***** Exercise inputs

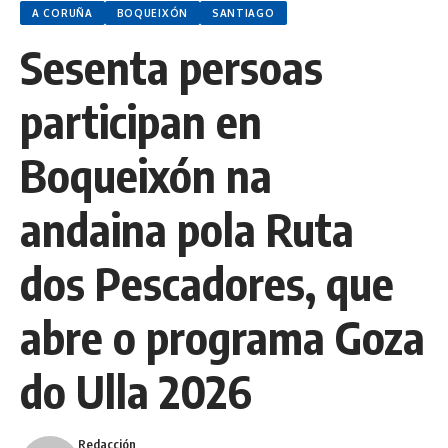
A CORUÑA
BOQUEIXÓN
SANTIAGO
Sesenta persoas
participan en
Boqueixón na
andaina pola Ruta
dos Pescadores, que
abre o programa Goza
do Ulla 2026
Redacción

**********

▶ **Exercise instructions**
Copy the text of the rows above word for word, keeping each line as it is. Leave the picture out of your answer.

▶ **Task result**
A CORUÑA
BOQUEIXÓN
SANTIAGO
Sesenta persoas
participan en
Boqueixón na
andaina pola Ruta
dos Pescadores, que
abre o programa Goza
do Ulla 2026
Redacción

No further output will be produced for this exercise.